## begin Source text

Monday, November 29, 2010

Would a Fresh, Moderate Leader Give the Conservatives Their Majority?

The Canadian people have mumbled:  we don't trust Stephen Harper enough to give him a majority but we don't distrust him enough to return the Liberals to power either.

In a sense, weak Liberal leadership is the best thing Harper has going for him just as Stephen Harper's machinations keep the Liberals in the game.  It's a Mexican standoff.  But what if the Conservatives got smart and brought in a new gun, a moderate who could connect with the Canadian voter, someone in the mold of an old style "progressive" conservative?

My guess?  I'm pretty sure that'd be a slam dunk for the Tories.  They don't need to push a lot more buttons to get the five or six percentage swing needed to get into majority range.   God knows the Liberals haven't reached the disaffected vote and the Tories have certainly gotten in there before.  They know the way back.

## end Source text

> _Task 1_:
Count the lines in the rows below that contain the string "instances", with case counting, and give only that number.

## begin Data for this exercise

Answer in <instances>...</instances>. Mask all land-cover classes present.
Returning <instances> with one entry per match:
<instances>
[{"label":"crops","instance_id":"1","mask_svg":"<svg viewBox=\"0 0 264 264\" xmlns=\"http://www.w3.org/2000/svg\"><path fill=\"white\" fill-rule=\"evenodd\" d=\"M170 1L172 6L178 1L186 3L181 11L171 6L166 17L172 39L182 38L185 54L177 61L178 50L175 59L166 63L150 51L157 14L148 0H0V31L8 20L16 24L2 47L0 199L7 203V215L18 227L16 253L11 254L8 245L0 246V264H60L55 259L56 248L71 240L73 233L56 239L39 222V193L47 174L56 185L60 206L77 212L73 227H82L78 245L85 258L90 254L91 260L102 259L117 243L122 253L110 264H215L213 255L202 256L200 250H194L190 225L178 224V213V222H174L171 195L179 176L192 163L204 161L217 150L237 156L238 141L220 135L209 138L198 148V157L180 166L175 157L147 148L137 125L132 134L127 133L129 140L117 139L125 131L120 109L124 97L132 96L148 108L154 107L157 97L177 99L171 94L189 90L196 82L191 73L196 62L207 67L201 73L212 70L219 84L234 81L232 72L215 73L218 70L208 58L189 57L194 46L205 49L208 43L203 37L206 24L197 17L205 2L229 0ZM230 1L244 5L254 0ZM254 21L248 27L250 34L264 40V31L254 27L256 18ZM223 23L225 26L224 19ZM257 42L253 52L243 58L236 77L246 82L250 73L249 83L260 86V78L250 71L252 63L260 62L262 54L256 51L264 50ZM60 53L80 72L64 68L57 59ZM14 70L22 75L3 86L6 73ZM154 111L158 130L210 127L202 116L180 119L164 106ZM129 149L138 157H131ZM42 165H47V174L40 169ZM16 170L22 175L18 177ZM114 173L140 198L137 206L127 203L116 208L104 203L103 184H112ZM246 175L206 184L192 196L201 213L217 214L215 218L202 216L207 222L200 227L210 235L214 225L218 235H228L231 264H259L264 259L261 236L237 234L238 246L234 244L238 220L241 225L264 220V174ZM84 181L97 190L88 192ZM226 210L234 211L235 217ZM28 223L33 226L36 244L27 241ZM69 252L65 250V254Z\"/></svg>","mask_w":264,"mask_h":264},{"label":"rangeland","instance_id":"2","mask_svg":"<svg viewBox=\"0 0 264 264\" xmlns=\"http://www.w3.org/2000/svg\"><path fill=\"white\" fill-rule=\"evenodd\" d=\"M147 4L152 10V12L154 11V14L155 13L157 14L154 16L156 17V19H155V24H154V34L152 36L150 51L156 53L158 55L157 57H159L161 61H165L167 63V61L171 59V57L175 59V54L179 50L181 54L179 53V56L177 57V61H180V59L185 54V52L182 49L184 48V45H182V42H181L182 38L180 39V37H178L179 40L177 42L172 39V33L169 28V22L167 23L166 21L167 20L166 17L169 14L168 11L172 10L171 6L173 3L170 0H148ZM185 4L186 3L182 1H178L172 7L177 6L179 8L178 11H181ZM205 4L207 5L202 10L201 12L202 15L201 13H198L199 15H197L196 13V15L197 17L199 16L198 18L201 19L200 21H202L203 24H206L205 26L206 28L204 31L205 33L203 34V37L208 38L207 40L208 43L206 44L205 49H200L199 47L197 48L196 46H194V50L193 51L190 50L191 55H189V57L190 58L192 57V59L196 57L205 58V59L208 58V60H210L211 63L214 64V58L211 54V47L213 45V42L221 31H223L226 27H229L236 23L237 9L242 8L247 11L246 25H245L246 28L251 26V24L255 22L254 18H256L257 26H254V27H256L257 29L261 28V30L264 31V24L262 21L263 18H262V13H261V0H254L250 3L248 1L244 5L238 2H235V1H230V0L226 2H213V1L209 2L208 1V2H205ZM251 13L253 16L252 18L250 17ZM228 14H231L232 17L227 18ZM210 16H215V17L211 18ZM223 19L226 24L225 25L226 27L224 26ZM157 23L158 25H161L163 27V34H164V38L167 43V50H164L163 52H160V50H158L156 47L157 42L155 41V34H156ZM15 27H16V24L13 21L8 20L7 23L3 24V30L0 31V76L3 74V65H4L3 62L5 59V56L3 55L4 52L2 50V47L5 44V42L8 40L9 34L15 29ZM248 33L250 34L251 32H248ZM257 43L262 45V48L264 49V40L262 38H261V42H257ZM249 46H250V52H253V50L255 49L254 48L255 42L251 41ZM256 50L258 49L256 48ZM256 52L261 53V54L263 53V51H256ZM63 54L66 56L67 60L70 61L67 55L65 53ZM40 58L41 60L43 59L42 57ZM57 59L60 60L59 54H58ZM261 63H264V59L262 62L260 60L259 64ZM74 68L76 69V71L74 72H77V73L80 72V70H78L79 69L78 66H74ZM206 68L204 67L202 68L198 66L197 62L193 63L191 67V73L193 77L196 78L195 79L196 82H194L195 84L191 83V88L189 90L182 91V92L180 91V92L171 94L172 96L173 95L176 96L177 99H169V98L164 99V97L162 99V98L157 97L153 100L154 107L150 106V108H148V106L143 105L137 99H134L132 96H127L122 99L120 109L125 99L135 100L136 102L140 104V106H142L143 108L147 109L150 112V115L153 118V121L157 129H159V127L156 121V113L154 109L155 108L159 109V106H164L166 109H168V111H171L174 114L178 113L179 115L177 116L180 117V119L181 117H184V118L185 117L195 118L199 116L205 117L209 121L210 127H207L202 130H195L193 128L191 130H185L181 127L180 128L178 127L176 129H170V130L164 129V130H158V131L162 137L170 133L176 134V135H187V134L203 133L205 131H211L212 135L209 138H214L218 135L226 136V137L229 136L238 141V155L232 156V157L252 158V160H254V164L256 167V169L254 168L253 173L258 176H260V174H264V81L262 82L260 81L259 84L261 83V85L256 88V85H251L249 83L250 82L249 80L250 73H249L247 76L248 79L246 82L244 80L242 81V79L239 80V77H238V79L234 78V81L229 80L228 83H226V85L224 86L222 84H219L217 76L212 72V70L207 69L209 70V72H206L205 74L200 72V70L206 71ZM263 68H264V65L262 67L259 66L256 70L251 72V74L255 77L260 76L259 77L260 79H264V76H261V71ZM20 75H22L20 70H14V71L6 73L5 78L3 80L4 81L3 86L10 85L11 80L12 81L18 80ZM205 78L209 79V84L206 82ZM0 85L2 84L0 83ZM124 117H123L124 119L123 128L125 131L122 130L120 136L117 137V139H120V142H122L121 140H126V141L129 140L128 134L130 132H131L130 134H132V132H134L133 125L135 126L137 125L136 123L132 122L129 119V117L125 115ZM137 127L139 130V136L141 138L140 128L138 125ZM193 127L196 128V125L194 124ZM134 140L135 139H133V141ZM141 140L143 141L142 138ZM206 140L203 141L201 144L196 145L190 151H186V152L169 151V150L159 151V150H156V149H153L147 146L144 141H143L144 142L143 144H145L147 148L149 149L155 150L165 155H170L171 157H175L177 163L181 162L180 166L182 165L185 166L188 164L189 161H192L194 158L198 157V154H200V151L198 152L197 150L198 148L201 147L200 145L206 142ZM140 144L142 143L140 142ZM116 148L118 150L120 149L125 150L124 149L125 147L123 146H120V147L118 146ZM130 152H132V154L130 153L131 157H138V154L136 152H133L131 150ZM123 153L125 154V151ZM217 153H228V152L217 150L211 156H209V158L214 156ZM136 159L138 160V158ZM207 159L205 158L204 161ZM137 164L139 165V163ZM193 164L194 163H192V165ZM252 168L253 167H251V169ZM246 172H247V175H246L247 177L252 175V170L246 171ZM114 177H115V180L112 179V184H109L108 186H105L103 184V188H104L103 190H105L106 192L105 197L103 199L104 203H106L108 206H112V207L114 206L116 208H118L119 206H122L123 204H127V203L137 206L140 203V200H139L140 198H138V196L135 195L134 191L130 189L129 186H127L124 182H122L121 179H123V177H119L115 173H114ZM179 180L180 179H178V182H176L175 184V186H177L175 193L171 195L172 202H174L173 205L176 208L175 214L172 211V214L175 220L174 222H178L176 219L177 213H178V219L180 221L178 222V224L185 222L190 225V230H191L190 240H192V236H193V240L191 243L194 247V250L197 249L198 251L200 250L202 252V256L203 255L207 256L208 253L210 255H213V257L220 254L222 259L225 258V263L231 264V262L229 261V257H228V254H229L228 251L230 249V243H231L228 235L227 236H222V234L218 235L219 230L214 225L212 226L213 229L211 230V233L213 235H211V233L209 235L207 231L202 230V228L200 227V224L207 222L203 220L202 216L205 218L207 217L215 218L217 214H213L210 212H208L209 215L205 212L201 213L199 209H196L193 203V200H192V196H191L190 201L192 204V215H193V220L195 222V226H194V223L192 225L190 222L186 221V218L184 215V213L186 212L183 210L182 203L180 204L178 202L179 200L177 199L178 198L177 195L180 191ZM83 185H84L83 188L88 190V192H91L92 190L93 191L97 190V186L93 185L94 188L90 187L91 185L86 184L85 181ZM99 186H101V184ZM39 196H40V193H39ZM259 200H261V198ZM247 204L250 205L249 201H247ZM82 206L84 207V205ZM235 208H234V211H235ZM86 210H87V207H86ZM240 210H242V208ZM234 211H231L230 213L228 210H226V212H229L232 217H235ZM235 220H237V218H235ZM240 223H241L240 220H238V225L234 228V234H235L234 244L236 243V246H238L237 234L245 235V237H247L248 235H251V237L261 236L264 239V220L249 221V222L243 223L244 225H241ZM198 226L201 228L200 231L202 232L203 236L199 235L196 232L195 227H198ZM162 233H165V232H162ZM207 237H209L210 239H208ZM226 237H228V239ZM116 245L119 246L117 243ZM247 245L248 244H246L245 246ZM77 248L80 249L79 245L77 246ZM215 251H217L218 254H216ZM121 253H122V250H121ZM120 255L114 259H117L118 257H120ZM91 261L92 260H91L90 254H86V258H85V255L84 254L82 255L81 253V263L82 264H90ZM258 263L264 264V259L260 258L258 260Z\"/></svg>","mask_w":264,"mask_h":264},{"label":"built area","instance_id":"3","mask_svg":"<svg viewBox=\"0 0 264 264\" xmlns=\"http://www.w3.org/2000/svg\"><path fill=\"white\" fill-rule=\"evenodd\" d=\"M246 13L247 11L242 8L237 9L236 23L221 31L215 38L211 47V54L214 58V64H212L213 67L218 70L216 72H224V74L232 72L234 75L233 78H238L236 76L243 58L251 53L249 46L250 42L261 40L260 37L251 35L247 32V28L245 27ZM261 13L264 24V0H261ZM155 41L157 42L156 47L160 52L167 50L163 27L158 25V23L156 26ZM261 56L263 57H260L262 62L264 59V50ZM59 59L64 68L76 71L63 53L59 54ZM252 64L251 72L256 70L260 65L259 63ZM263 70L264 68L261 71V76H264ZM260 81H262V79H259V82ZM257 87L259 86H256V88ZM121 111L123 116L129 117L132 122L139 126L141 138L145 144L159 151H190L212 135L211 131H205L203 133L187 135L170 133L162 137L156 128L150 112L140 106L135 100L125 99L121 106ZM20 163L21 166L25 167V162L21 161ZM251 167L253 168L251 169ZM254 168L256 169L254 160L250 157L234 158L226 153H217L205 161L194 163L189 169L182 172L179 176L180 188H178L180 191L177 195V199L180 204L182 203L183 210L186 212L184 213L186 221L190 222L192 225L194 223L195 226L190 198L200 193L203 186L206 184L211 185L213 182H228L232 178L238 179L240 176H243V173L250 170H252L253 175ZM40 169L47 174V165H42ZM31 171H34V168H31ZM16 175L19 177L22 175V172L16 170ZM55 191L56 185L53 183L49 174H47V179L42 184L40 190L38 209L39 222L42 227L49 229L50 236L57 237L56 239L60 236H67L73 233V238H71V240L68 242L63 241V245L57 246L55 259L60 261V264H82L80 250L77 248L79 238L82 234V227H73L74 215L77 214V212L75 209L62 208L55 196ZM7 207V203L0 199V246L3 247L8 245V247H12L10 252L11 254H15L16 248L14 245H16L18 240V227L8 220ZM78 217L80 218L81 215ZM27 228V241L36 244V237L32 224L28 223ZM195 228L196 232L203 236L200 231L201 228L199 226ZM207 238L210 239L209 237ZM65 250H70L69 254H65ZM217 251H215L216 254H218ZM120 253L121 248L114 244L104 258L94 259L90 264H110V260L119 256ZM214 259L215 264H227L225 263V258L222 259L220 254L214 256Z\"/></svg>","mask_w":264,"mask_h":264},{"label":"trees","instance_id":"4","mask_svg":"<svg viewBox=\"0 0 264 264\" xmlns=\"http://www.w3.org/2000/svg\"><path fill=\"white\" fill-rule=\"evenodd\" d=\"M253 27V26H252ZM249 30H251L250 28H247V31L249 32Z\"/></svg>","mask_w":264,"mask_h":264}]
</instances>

## end Data for this exercise

> _Task 2_:
From the blog post on Conservative leadership, quote the stretch from "The Canadian people" through "to power either.".

> _Written reply 1_:
4

> _Written reply 2_:
The Canadian people have mumbled:  we don't trust Stephen Harper enough to give him a majority but we don't distrust him enough to return the Liberals to power either.